“Quando você vai ter um bebê, é como planejar uma fabulosa viagem de férias – para a Itália. Você compra uma penca de guias de viagem e faz planos maravilhosos… É tudo muito empolgante.
Após meses de ansiosa expectativa, finalmente chega o dia. Você arruma suas malas e parte. Várias horas depois, o avião aterrissa. A comissária de bordo diz: ‘Bem-vindos à Holanda’.
Houve uma mudança de plano de voo. Eles aterrissaram na Holanda, e lá você deve ficar. O mais importante é que não levaram você para um lugar horrível, repulsivo, imundo.
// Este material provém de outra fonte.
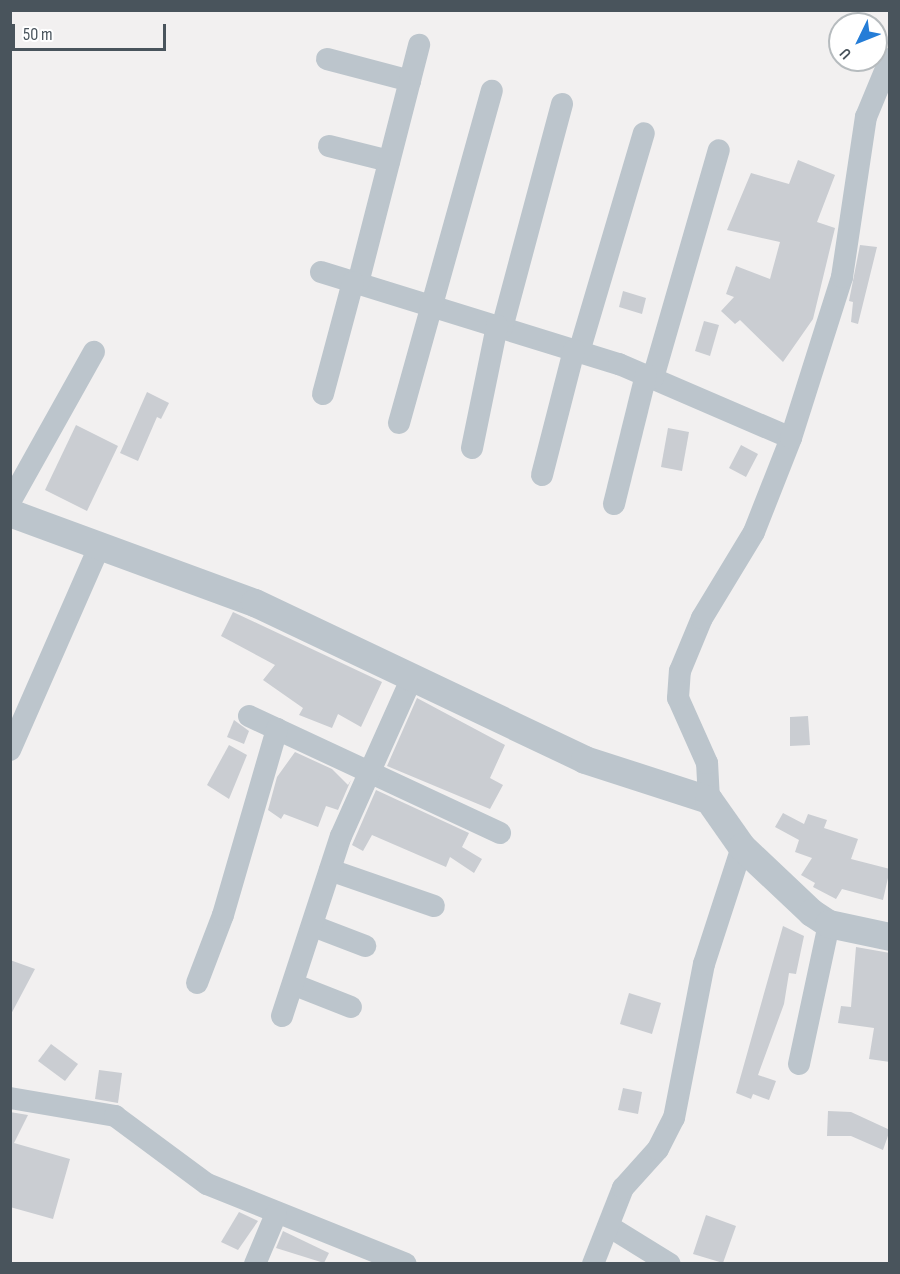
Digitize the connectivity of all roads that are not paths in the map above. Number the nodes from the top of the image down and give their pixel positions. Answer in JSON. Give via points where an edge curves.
{"nodes":[{"id":1,"x":419,"y":45,"type":"dead end"},
{"id":2,"x":890,"y":58,"type":"edge"},
{"id":3,"x":327,"y":59,"type":"dead end"},
{"id":4,"x":410,"y":81,"type":"junction"},
{"id":5,"x":492,"y":91,"type":"dead end"},
{"id":6,"x":562,"y":104,"type":"dead end"},
{"id":7,"x":644,"y":133,"type":"dead end"},
{"id":8,"x":329,"y":146,"type":"dead end"},
{"id":9,"x":719,"y":150,"type":"dead end"},
{"id":10,"x":389,"y":161,"type":"junction"},
{"id":11,"x":321,"y":272,"type":"dead end"},
{"id":12,"x":356,"y":283,"type":"junction"},
{"id":13,"x":429,"y":305,"type":"junction"},
{"id":14,"x":499,"y":327,"type":"junction"},
{"id":15,"x":577,"y":351,"type":"junction"},
{"id":16,"x":94,"y":352,"type":"dead end"},
{"id":17,"x":650,"y":377,"type":"junction"},
{"id":18,"x":322,"y":394,"type":"dead end"},
{"id":19,"x":399,"y":423,"type":"dead end"},
{"id":20,"x":791,"y":438,"type":"junction"},
{"id":21,"x":472,"y":448,"type":"dead end"},
{"id":22,"x":542,"y":475,"type":"dead end"},
{"id":23,"x":10,"y":502,"type":"edge"},
{"id":24,"x":614,"y":504,"type":"dead end"},
{"id":25,"x":10,"y":513,"type":"edge"},
{"id":26,"x":100,"y":545,"type":"junction"},
{"id":27,"x":412,"y":677,"type":"junction"},
{"id":28,"x":249,"y":716,"type":"dead end"},
{"id":29,"x":277,"y":729,"type":"junction"},
{"id":30,"x":10,"y":750,"type":"edge"},
{"id":31,"x":367,"y":770,"type":"junction"},
{"id":32,"x":709,"y":800,"type":"junction"},
{"id":33,"x":500,"y":832,"type":"dead end"},
{"id":34,"x":742,"y":847,"type":"junction"},
{"id":35,"x":330,"y":870,"type":"junction"},
{"id":36,"x":434,"y":906,"type":"dead end"},
{"id":37,"x":829,"y":924,"type":"junction"},
{"id":38,"x":313,"y":926,"type":"junction"},
{"id":39,"x":890,"y":937,"type":"edge"},
{"id":40,"x":365,"y":946,"type":"dead end"},
{"id":41,"x":197,"y":983,"type":"dead end"},
{"id":42,"x":295,"y":985,"type":"junction"},
{"id":43,"x":351,"y":1007,"type":"dead end"},
{"id":44,"x":282,"y":1017,"type":"dead end"},
{"id":45,"x":799,"y":1064,"type":"dead end"},
{"id":46,"x":10,"y":1098,"type":"edge"},
{"id":47,"x":276,"y":1214,"type":"junction"},
{"id":48,"x":610,"y":1227,"type":"junction"},
{"id":49,"x":661,"y":1261,"type":"edge"},
{"id":50,"x":255,"y":1263,"type":"edge"},
{"id":51,"x":406,"y":1263,"type":"edge"},
{"id":52,"x":593,"y":1263,"type":"edge"}],
"edges":[{"from":1,"to":4,"type":"street"},
{"from":2,"to":20,"type":"street","via":[[866,117],[842,278]]},
{"from":3,"to":4,"type":"street"},
{"from":4,"to":10,"type":"street"},
{"from":5,"to":13,"type":"street"},
{"from":6,"to":14,"type":"street"},
{"from":7,"to":15,"type":"street"},
{"from":8,"to":10,"type":"street"},
{"from":9,"to":17,"type":"street"},
{"from":10,"to":12,"type":"street"},
{"from":11,"to":12,"type":"street"},
{"from":12,"to":13,"type":"street"},
{"from":12,"to":18,"type":"street"},
{"from":13,"to":14,"type":"street"},
{"from":13,"to":19,"type":"street"},
{"from":14,"to":15,"type":"street"},
{"from":14,"to":21,"type":"street"},
{"from":15,"to":17,"type":"street"},
{"from":15,"to":22,"type":"street"},
{"from":16,"to":23,"type":"street"},
{"from":17,"to":20,"type":"street"},
{"from":17,"to":24,"type":"street"},
{"from":20,"to":32,"type":"street","via":[[754,532],[702,618],[680,671],[678,698],[707,763]]},
{"from":25,"to":26,"type":"street"},
{"from":26,"to":27,"type":"street","via":[[255,603]]},
{"from":26,"to":30,"type":"street"},
{"from":27,"to":31,"type":"street"},
{"from":27,"to":32,"type":"street","via":[[585,760]]},
{"from":28,"to":29,"type":"street"},
{"from":29,"to":31,"type":"street"},
{"from":29,"to":41,"type":"street","via":[[223,915]]},
{"from":31,"to":33,"type":"street"},
{"from":31,"to":35,"type":"street"},
{"from":32,"to":34,"type":"street"},
{"from":34,"to":37,"type":"street"},
{"from":34,"to":48,"type":"street","via":[[707,955],[674,1118],[658,1149],[623,1188]]},
{"from":35,"to":36,"type":"street"},
{"from":35,"to":38,"type":"street"},
{"from":37,"to":39,"type":"street"},
{"from":37,"to":45,"type":"street"},
{"from":38,"to":40,"type":"street"},
{"from":38,"to":42,"type":"street"},
{"from":42,"to":43,"type":"street"},
{"from":42,"to":44,"type":"street"},
{"from":46,"to":47,"type":"street","via":[[115,1116],[190,1175]]},
{"from":47,"to":50,"type":"street"},
{"from":47,"to":51,"type":"street"},
{"from":48,"to":49,"type":"street"},
{"from":48,"to":52,"type":"street"}]}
É apenas um lugar diferente.
Você pode ficar lamentando não ter ido para a Itália, pois é o que tinha planejado. A dor que isso causa não irá embora nunca mais, porque a perda desse sonho é uma perda extremamente significativa.
Porém, se passar sua vida lamentando o fato de não ter chegado à Itália, você nunca estará livre para aproveitar as coisas muito especiais, as coisas adoráveis… da Holanda”.
A fábula “Bem-vindo à Holanda” foi escrita por Emily Perl Kingsley em 1987 e fala sobre desejos, expectativas, planos e frustrações. A pessoa que sonha em ter um filho e se depara com a infertilidade percorre um caminho por vezes muito longo e similar.
Há um enorme investimento emocional, financeiro e de tempo no filho desejado.
Nessa trajetória, a indicação de utilizar óvulos doados – procedimento conhecido como ovorecepção – e poder gestar um bebê abre uma nova possibilidade para mulheres com baixa reserva ovariana, mas nem sempre essa decisão é simples.
A ovorecepção costuma ser recebida com uma mistura de sentimentos, pois aponta para uma alternativa diferente da que se esperava inicialmente, como gestar um filho biológico, com características de cada um dos membros do casal, dando continuidade à linhagem genética das famílias.
Receber os óvulos implica em aceitar a participação de outra pessoa, a doadora, no processo de maternidade/paternidade, entender os limites do próprio corpo e também lidar com perdas.
É a perda do filho idealizado, que teria a carga genética da mãe e do pai. Perda da ilusão de controle sobre o corpo e dos planos traçados. Além do sentimento de impotência que acompanha muitas dessas mulheres.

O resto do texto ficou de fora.